Hello I’m trying to find fixed points of 2 coupled oscillator and one of the parameter is defined as sqrt (function of phase space variables)

here’s the exact system,

```
using DynamicalSystems, Plots, ChaosTools
function rotor_1( u, params, t)
@inbounds begin
θ1,pθ1,θ2,pθ2 = u
k,l = params
r = sqrt( 2 + l^2 - 2*l*(cos(θ1)- cos(θ2)) - 2*cos(θ2-θ1) )
h = exp(-k*r) * (1+k*r) / r^3
du1 = pθ1
du2 = h * ( sin(θ1-θ2) + l*sin(θ1) )
du3 = pθ2;
du4 = -h * ( sin(θ1-θ2) + l*sin(θ2) )
end
return SVector{4}(du1,du2,du3,du4)
end
u0 = [2.4,2.7,0.,5.72]
rotor_system = CoupledODEs(rotor_1, u0, [2. , 1.8] )
v = interval(-pi, pi)
box = IntervalBox(v, v, v,v)
fp = fixedpoints(rotor_system, box)
```

This last fixedpoints was from ChaosTools and was giving

```
ERROR: DomainError with -1.3322676295501878e-15:
sqrt will only return a complex result if called with a complex argument. Try sqrt(Complex(x)).
...
...
...
would not be violated in the solution due to adaptivity. For example, an ODE solver or optimization
routine may check a step at `new_u` which violates the domain constraint, and if violated reject the
step and use a smaller `dt`. However, the throwing of this error will have halted the solving process.
Thus the recommended fix is to replace this function with the equivalent ones from NaNMath.jl
(https://github.com/JuliaMath/NaNMath.jl) which returns a NaN instead of an error. The solver will then
```

so I replaced sqrt with NaNmath.sqrt in the `rotor_1`

function, ie

```
r = NaNMath.sqrt( 2 + l^2 - 2*l*(cos(θ1)- cos(θ2)) - 2*cos(θ2-θ1) )
```

but this was giving

```
julia> fp = fixedpoints(rotor_system, box)
ERROR: StackOverflowError:
Stacktrace:
[1] sqrt(x::IntervalArithmetic.Interval{Float64}) (repeats 79984 times)
@ NaNMath ~/.julia/packages/NaNMath/ceWIc/src/NaNMath.jl:18
```

Unsure how to proceed further too,

I have also tried with simple power of (1/2)

```
r = ( 2 + l^2 - 2*l*(cos(θ1)- cos(θ2)) - 2*cos(θ2-θ1) )^(1/2)
```

last one took more than half an hour without any results.
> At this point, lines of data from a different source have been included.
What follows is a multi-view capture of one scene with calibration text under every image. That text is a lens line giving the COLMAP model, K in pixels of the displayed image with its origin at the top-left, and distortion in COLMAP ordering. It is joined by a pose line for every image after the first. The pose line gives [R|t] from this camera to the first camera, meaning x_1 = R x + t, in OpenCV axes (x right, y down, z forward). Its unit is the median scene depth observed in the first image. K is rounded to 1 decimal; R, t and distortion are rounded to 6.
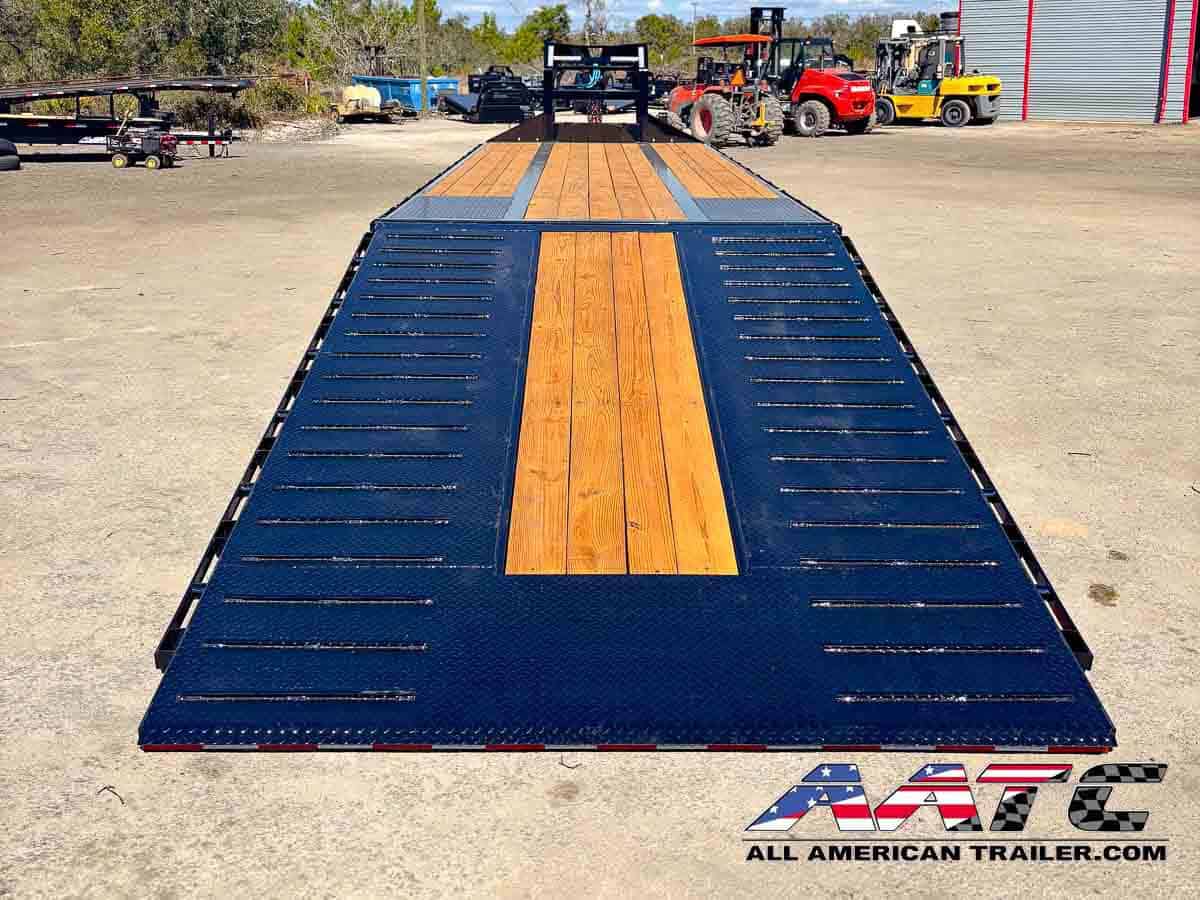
lens RADIAL K [[1095.4, 0, 600.0], [0, 1095.4, 450.0], [0, 0, 1]] dist [-0.004565, -0.009155]
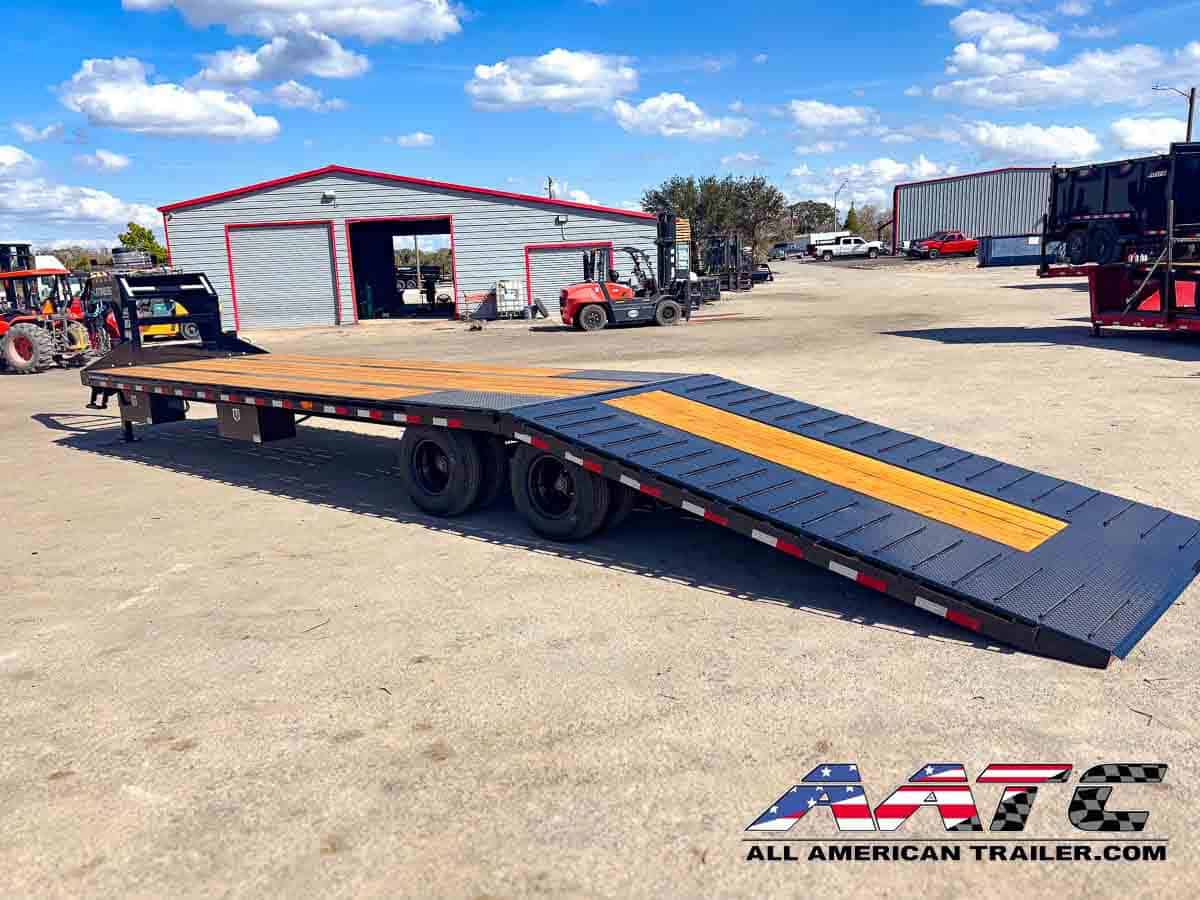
lens RADIAL K [[912.4, 0, 600.0], [0, 912.4, 450.0], [0, 0, 1]] dist [0.022763, 0.000612]
pose [[0.690457, -0.163481, 0.704658, -0.150048], [0.275587, 0.960113, -0.047286, -0.014623], [-0.668820, 0.226844, 0.707970, 0.033370]]
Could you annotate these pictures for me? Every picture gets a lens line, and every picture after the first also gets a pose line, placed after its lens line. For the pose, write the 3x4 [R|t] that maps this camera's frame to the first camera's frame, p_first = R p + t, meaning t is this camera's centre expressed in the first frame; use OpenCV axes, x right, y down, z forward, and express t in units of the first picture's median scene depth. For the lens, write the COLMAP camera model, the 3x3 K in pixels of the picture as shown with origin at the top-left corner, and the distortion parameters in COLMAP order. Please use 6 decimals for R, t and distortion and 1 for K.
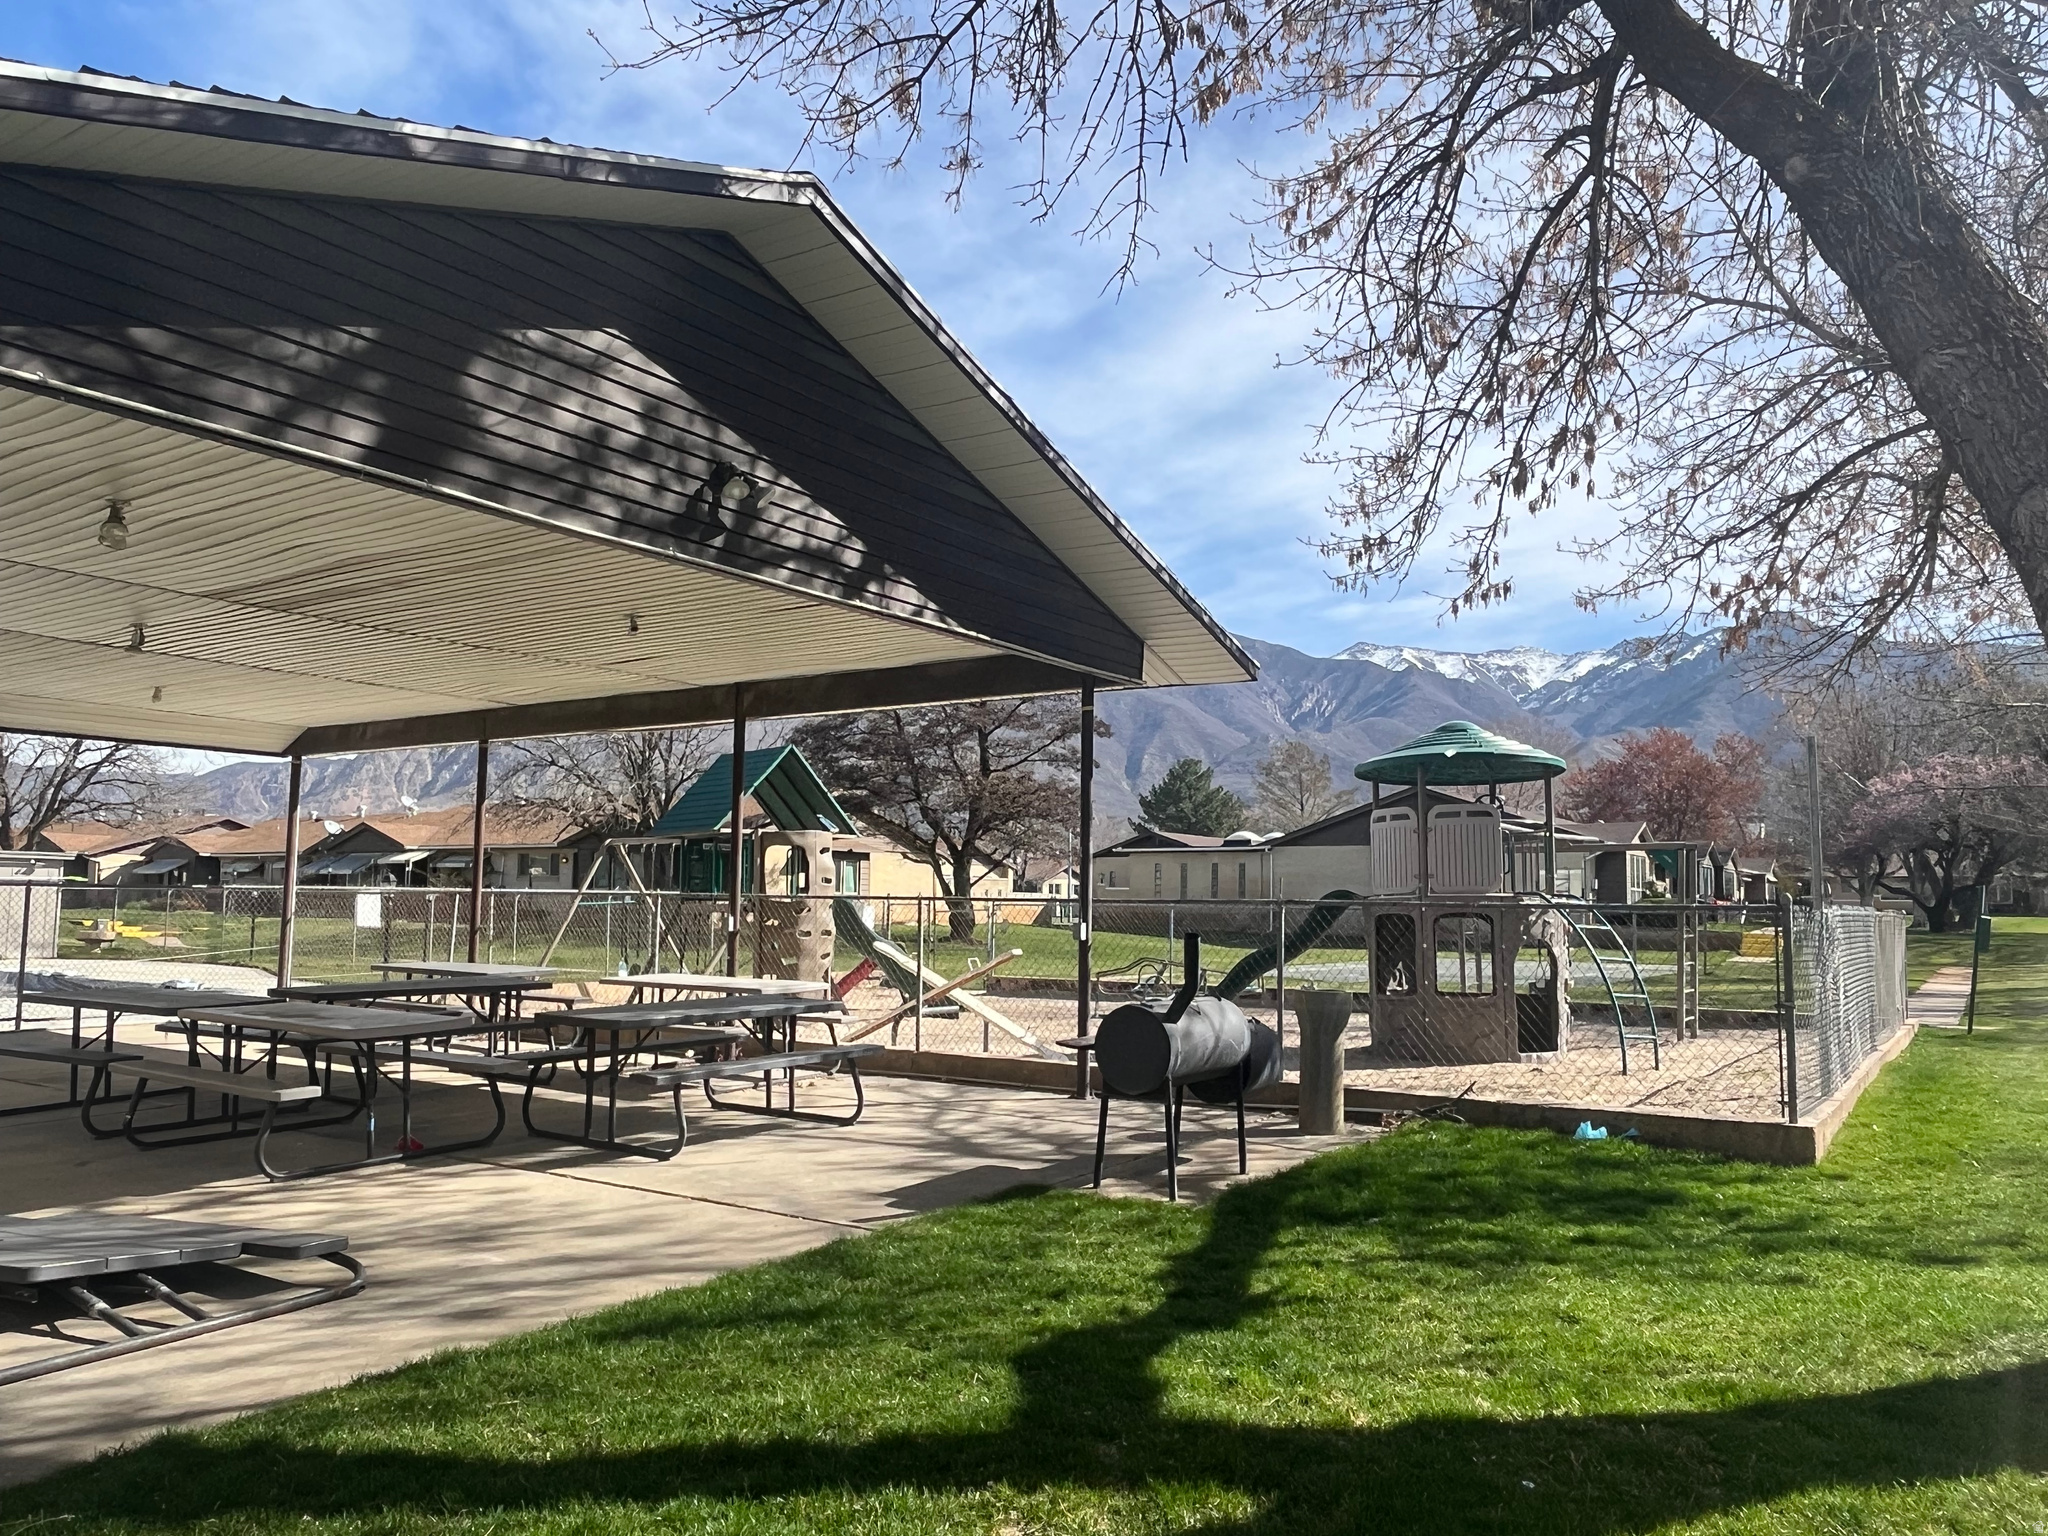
lens RADIAL K [[1463.4, 0, 1024.0], [0, 1463.4, 768.0], [0, 0, 1]] dist [-0.000855, -0.000481]
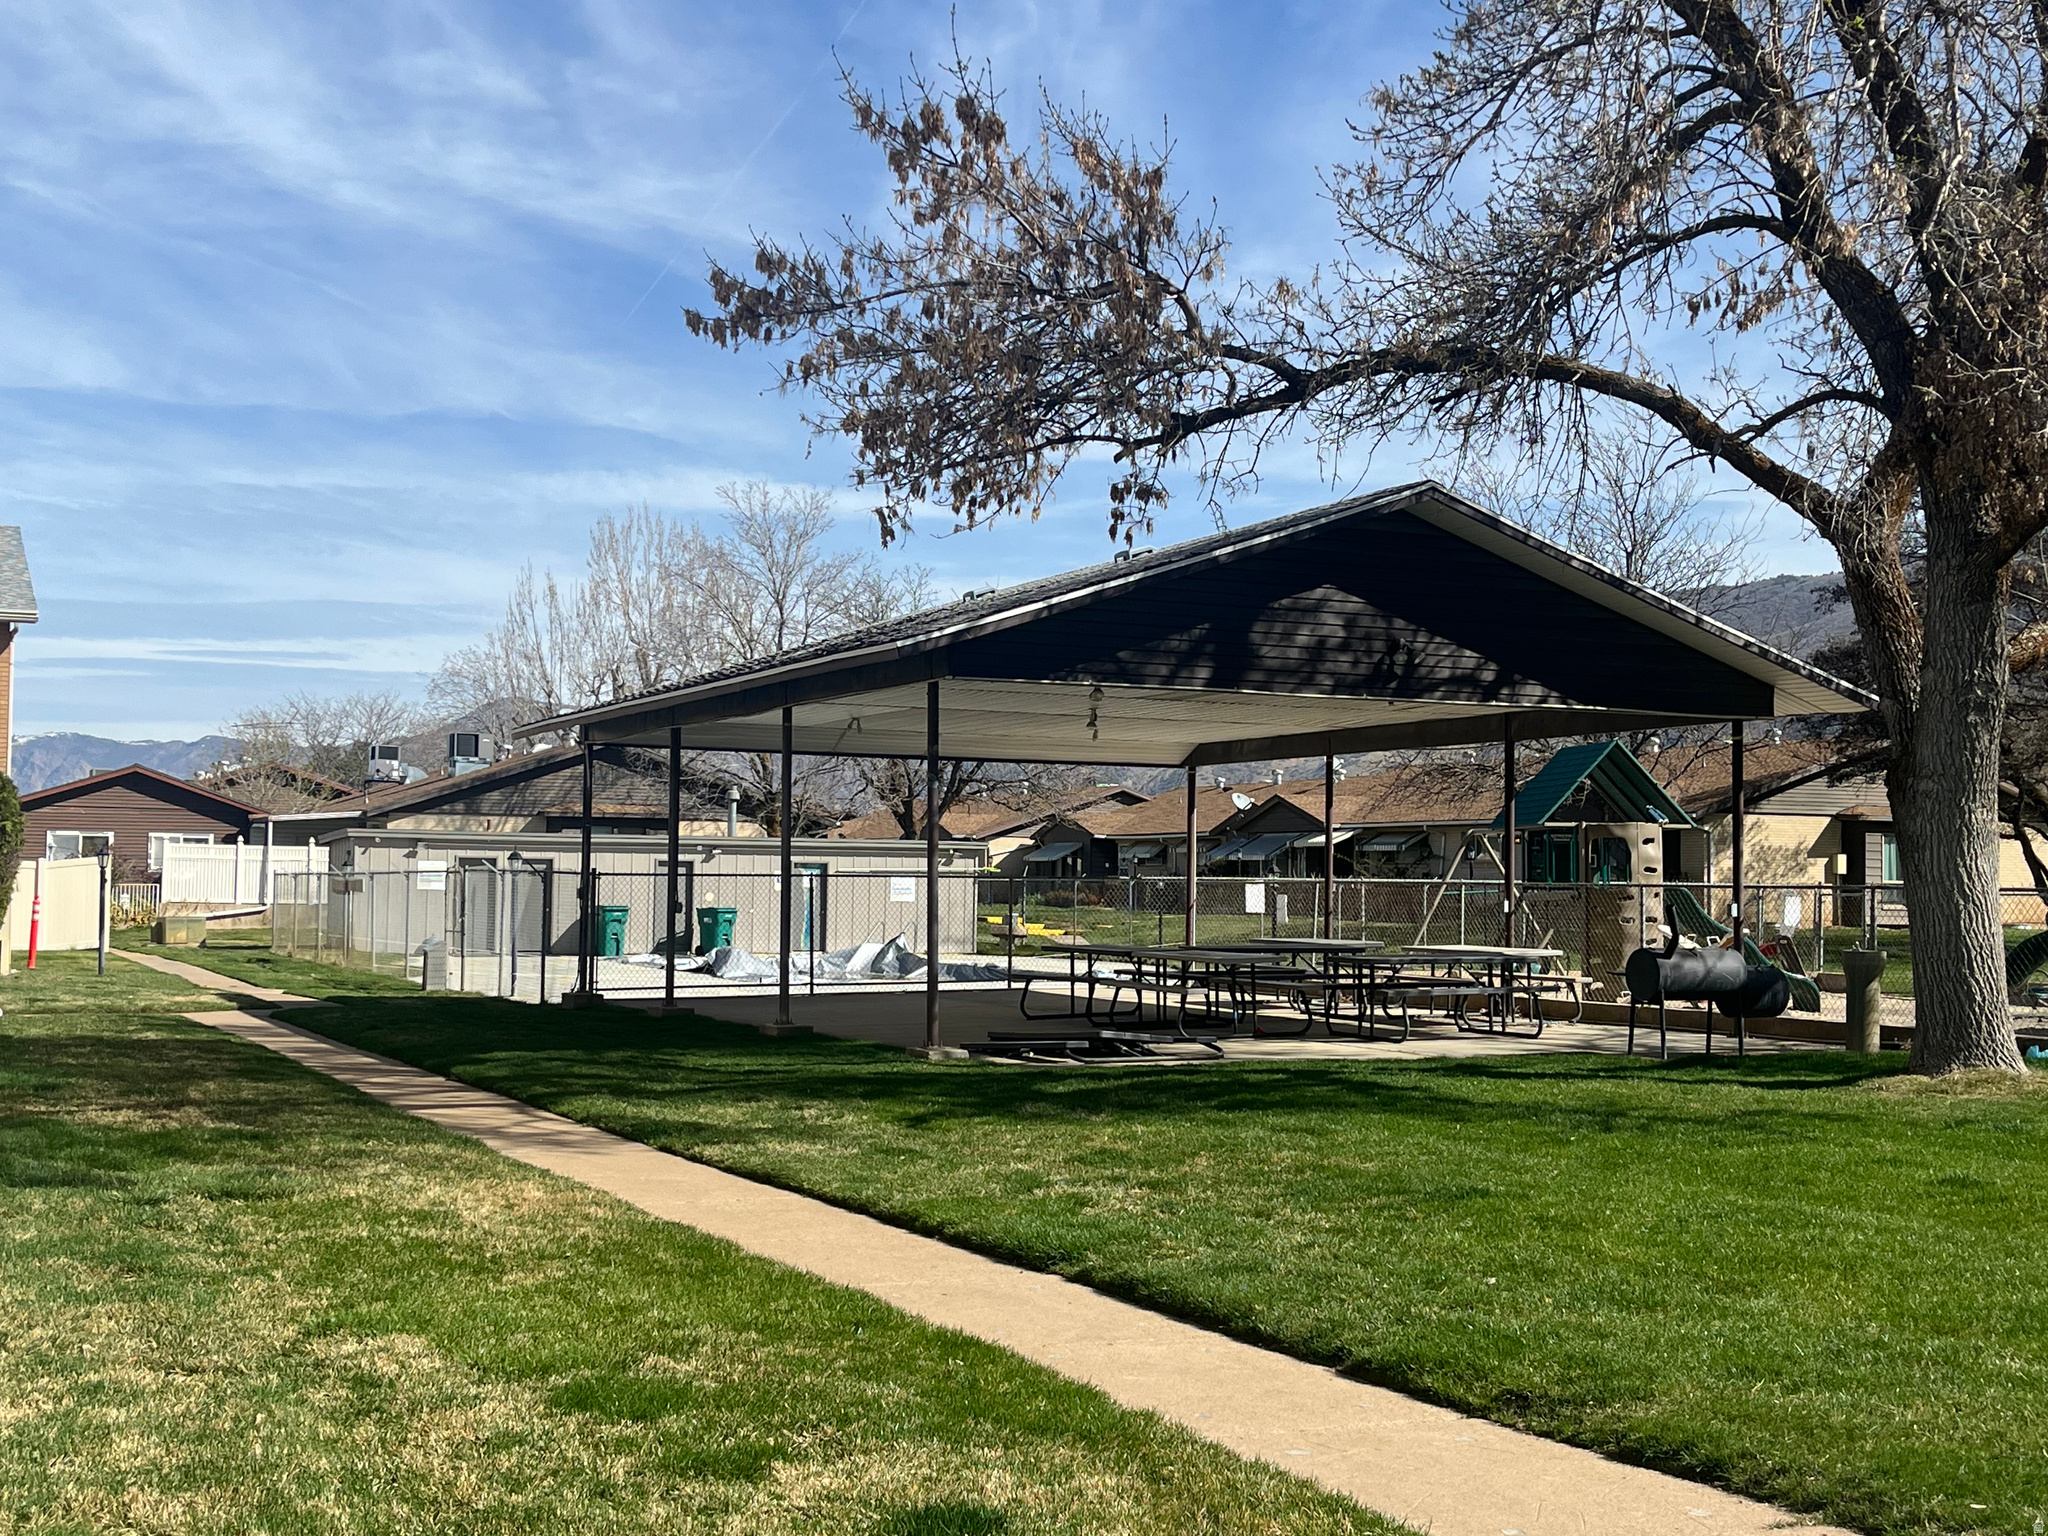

My Motive is to find fixed points and the Eigen Value of their jacobian at that those points. From looking at the defined system, the fixed points doesn’t depend on the parameter h `exp(-k*r) * (1+k*r) / r^3`

since both k, r are positive in my system this factor can never go to zero so I redefined my

`rotor_1`

as

```
# r = sqrt( 2 + l^2 - 2*l*(cos(θ1)- cos(θ2)) - 2*cos(θ2-θ1) )
# h = exp(-k*r) * (1+k*r) / r^3
du1 = pθ1
du2 = ( sin(θ1-θ2) + l*sin(θ1) ) # no h factor here
du3 = pθ2;
du4 = ( sin(θ1-θ2) + l*sin(θ2) ) # same no h factor her
```

from this I was able to find fixed points of the system but still, to find eigenvalues I need to include the h parameter and I’m not sure to which package to use to find eigenvalues of jacobian.

I know this seems to be very niche problem, but I’m feeling lost Any help or pointers are much appreciated.